TensorRT
TensorRT copied to clipboard
🐛 [Bug] Part of the weights are placed to CPU during compilation
Bug Description
When compiling Bert, a device mismatch occurs. This seems to be caused by weights moved to CPU during compilation.
To Reproduce
Steps to reproduce the behavior:
Run this script:
import torch
import torch_tensorrt as torchtrt
from transformers import BertModel
inputs = [
torch.randint(0, 2, (1, 14), dtype=torch.int32).to("cuda"),
]
model = BertModel.from_pretrained("bert-base-uncased").eval().to("cuda")
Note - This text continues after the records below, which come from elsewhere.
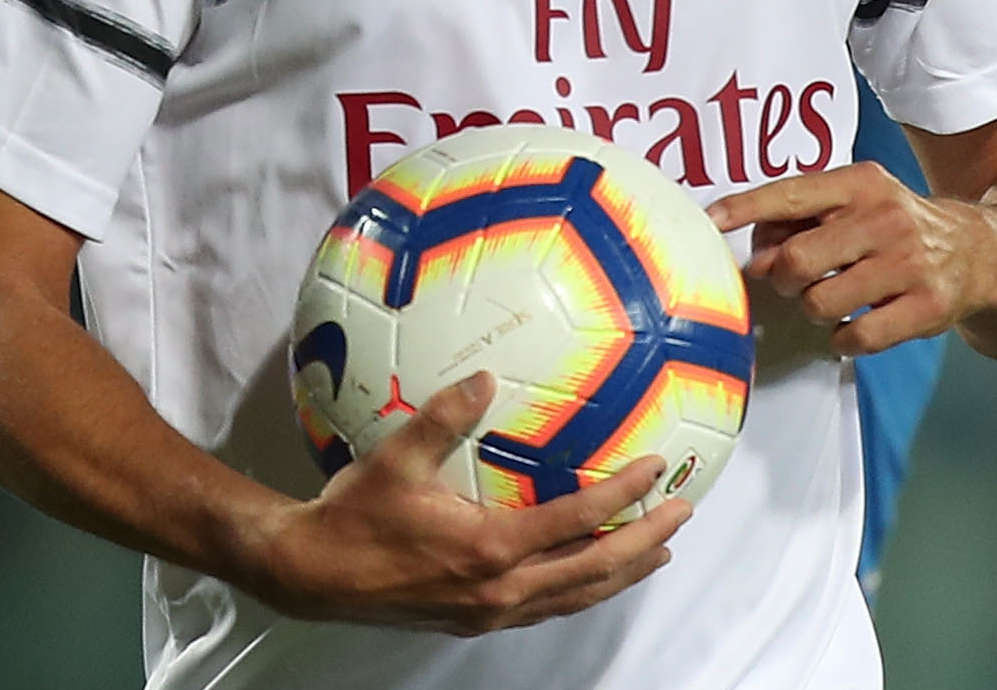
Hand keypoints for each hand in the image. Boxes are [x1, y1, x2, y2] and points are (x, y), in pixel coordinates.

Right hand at [248, 372, 689, 634]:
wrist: (312, 575)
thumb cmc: (355, 513)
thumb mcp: (397, 457)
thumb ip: (446, 415)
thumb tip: (486, 377)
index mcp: (490, 549)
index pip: (578, 522)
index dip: (623, 494)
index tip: (657, 469)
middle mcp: (500, 590)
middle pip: (594, 569)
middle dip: (645, 540)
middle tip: (683, 513)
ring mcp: (490, 611)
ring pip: (576, 597)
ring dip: (622, 572)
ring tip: (658, 549)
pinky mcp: (476, 620)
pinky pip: (547, 608)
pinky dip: (582, 590)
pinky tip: (593, 575)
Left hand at [709, 162, 996, 356]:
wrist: (977, 251)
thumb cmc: (895, 226)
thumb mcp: (855, 203)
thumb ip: (800, 220)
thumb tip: (753, 257)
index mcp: (860, 184)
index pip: (791, 194)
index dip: (746, 208)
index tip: (711, 220)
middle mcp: (885, 218)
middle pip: (796, 259)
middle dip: (781, 278)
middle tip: (792, 280)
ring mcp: (908, 263)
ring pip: (820, 303)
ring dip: (814, 308)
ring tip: (833, 297)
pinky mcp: (926, 306)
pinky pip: (857, 338)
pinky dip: (844, 339)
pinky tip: (856, 324)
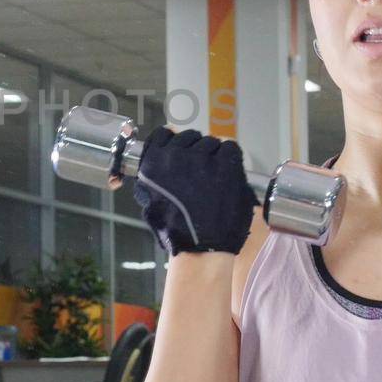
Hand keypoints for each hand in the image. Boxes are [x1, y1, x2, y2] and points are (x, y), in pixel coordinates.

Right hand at [131, 128, 257, 255]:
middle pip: (190, 137)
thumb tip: (158, 161)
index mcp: (154, 162)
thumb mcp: (150, 203)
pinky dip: (230, 157)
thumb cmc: (176, 232)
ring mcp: (201, 157)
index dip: (175, 141)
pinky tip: (227, 174)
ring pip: (210, 142)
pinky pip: (230, 147)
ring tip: (215, 177)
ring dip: (213, 154)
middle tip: (200, 172)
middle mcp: (175, 154)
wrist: (201, 248)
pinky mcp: (225, 163)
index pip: (165, 133)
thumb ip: (152, 180)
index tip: (180, 152)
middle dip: (195, 151)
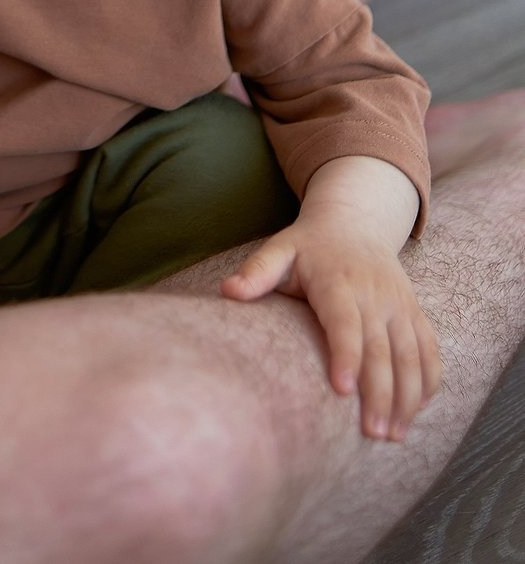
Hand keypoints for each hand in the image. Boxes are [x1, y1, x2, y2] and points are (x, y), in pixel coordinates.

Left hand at [220, 219, 440, 441]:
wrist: (356, 221)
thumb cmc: (309, 245)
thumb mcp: (280, 249)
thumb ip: (257, 271)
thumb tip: (227, 291)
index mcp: (338, 281)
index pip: (345, 322)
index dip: (346, 355)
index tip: (342, 390)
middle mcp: (374, 294)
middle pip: (382, 347)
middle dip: (380, 392)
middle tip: (372, 433)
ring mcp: (399, 304)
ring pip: (412, 354)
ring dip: (407, 396)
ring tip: (394, 434)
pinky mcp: (414, 312)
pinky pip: (429, 349)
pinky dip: (428, 380)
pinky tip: (418, 410)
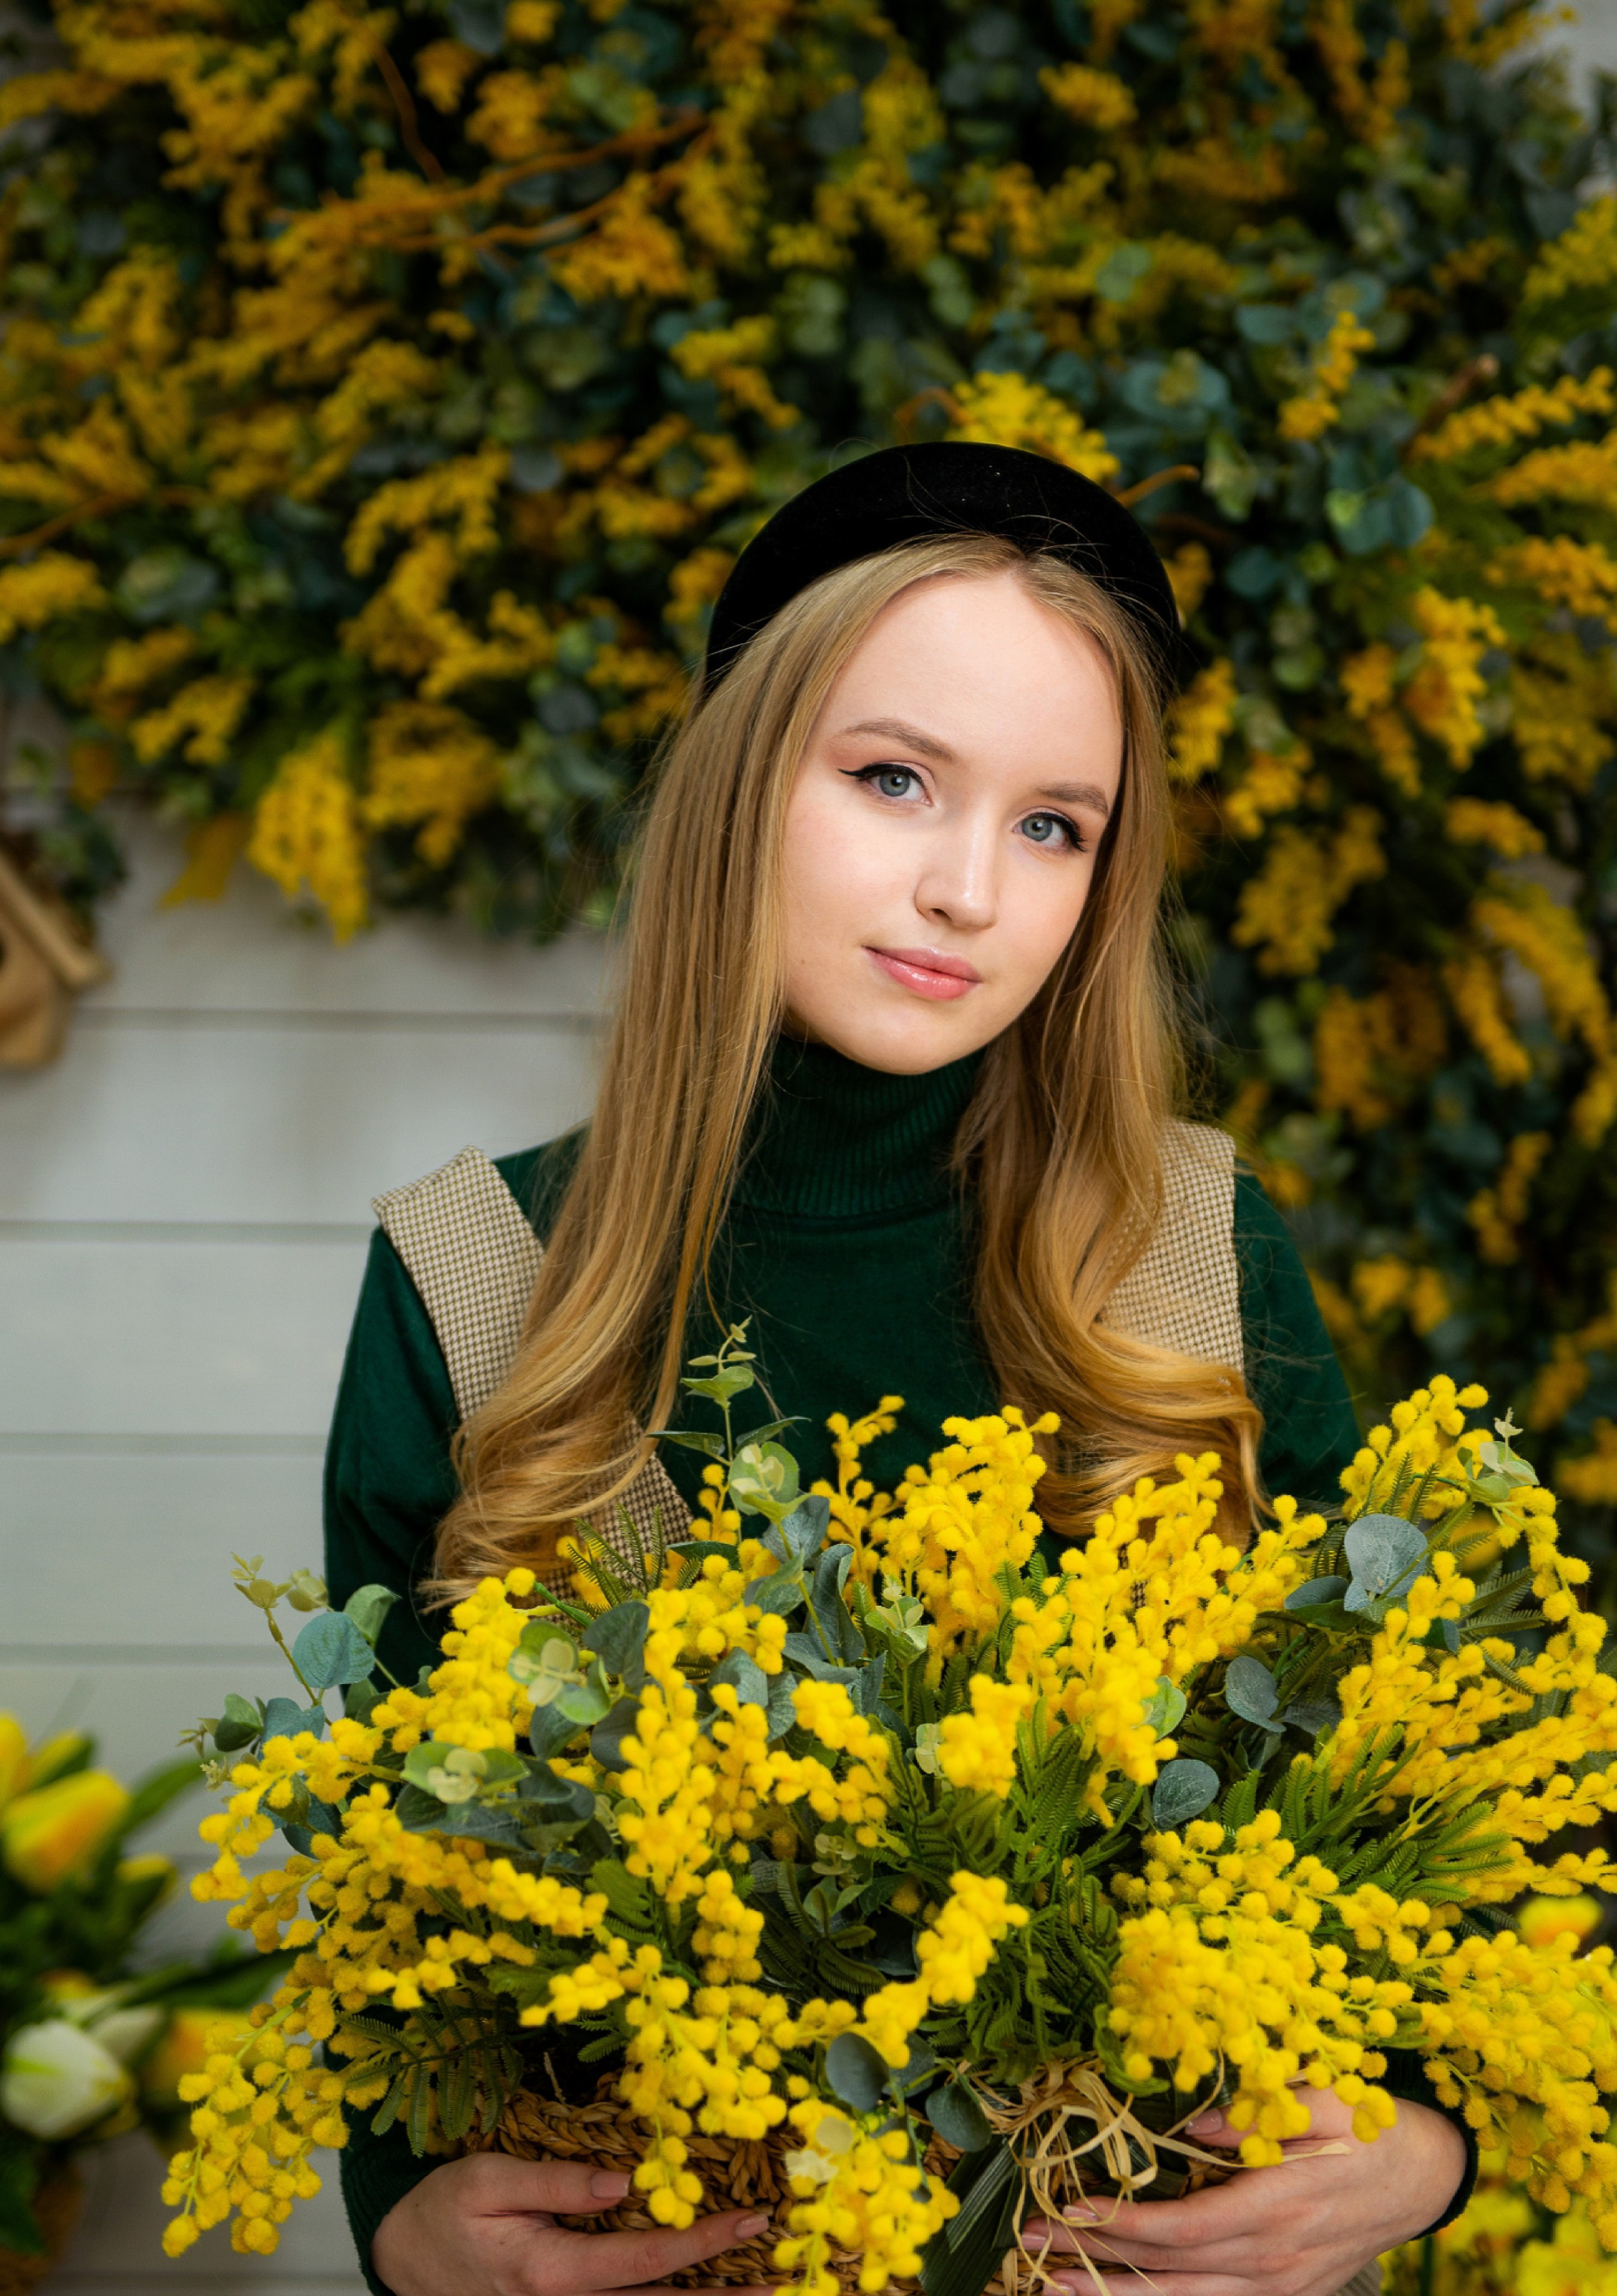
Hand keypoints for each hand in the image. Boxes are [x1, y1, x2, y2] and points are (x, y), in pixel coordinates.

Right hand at [370, 2155, 781, 2295]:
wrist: (404, 2260)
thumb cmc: (443, 2212)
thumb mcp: (486, 2180)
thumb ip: (555, 2182)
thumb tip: (623, 2180)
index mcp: (552, 2272)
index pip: (647, 2259)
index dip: (704, 2242)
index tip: (754, 2221)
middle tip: (786, 2281)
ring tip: (761, 2292)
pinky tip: (701, 2289)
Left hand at [1021, 2088, 1467, 2295]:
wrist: (1423, 2178)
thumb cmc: (1368, 2127)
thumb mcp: (1322, 2101)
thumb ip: (1256, 2114)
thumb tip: (1192, 2127)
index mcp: (1274, 2208)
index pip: (1183, 2228)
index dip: (1124, 2224)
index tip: (1071, 2208)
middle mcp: (1270, 2261)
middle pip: (1168, 2270)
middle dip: (1093, 2259)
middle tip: (1027, 2244)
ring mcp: (1276, 2287)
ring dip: (1113, 2295)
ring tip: (1052, 2285)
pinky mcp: (1281, 2295)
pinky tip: (1119, 2295)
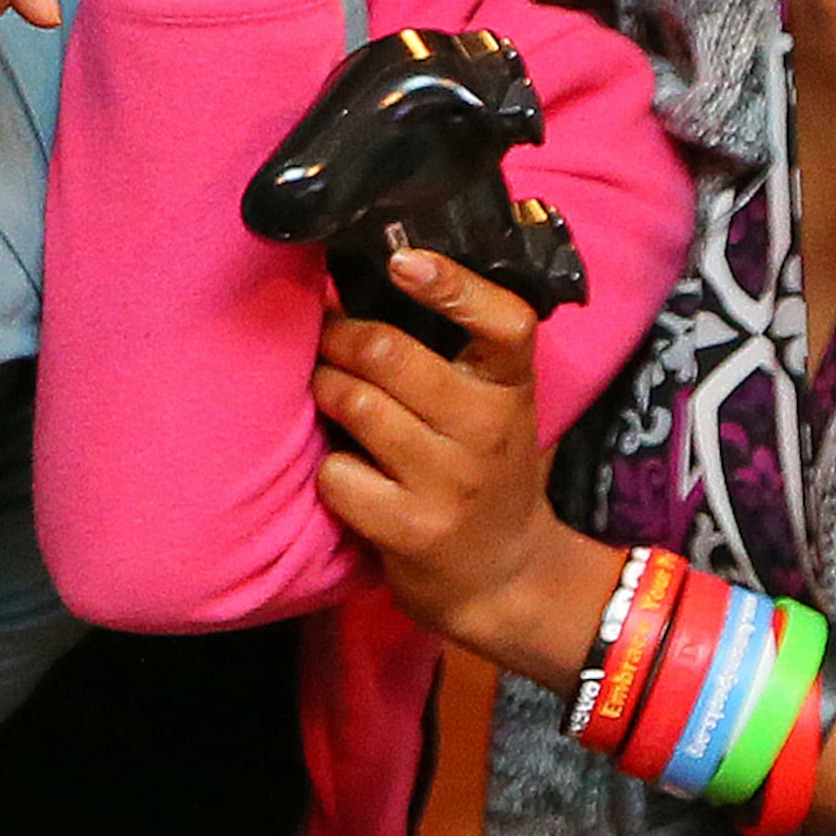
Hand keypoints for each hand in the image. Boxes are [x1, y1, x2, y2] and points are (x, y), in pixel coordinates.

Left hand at [311, 249, 619, 692]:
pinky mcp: (412, 529)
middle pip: (389, 353)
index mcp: (511, 387)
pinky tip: (345, 471)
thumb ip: (452, 348)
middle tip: (327, 338)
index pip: (505, 322)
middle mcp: (488, 430)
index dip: (455, 285)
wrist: (503, 575)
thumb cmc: (480, 466)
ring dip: (325, 390)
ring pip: (355, 403)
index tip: (403, 260)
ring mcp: (451, 482)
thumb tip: (364, 274)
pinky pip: (337, 472)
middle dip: (339, 336)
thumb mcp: (492, 404)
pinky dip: (328, 466)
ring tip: (327, 393)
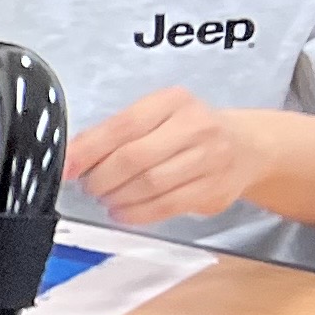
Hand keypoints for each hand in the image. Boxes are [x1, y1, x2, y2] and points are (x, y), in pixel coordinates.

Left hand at [66, 88, 271, 225]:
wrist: (248, 147)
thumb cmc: (190, 131)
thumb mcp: (156, 117)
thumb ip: (116, 132)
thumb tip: (73, 157)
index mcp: (173, 101)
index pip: (123, 125)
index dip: (89, 150)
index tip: (67, 167)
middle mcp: (195, 126)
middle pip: (134, 158)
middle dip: (102, 178)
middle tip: (90, 186)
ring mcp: (209, 158)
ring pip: (150, 184)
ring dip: (118, 198)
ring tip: (106, 198)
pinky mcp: (214, 188)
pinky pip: (166, 206)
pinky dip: (137, 213)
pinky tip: (123, 212)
enabled_precisions = {torch.float}
debug = True
min_block_size = 1
use_python_runtime = False
exp_program = torch.export.export(model, tuple(inputs))
trt_gm = torchtrt.dynamo.compile(
exp_program,
tuple(inputs),
use_python_runtime=use_python_runtime,
enabled_precisions=enabled_precisions,
debug=debug,
min_block_size=min_block_size,
immutable_weights=False,
)
Expected behavior
Environment
Build information about Torch-TensorRT can be found by turning on debug messages
- Torch-TensorRT Version (e.g. 1.0.0): main branch
- PyTorch Version (e.g. 1.0): nightly
- OS (e.g., Linux): LInux
- How you installed PyTorch (
conda,pip,libtorch, source): pip
Additional context
If you add a device check in torchtrt.dynamo.compile function, the result is
{device(type='cuda', index=0)}
{device(type='cuda', index=0), device(type='cpu')}
It seems the culprit is immutable_weights=False because immutable_weights=True (default) compiles fine.
It's because when immutable_weight=False weights on the CPU device raise an error. When immutable_weight is True weights are still on CPU but no error is raised.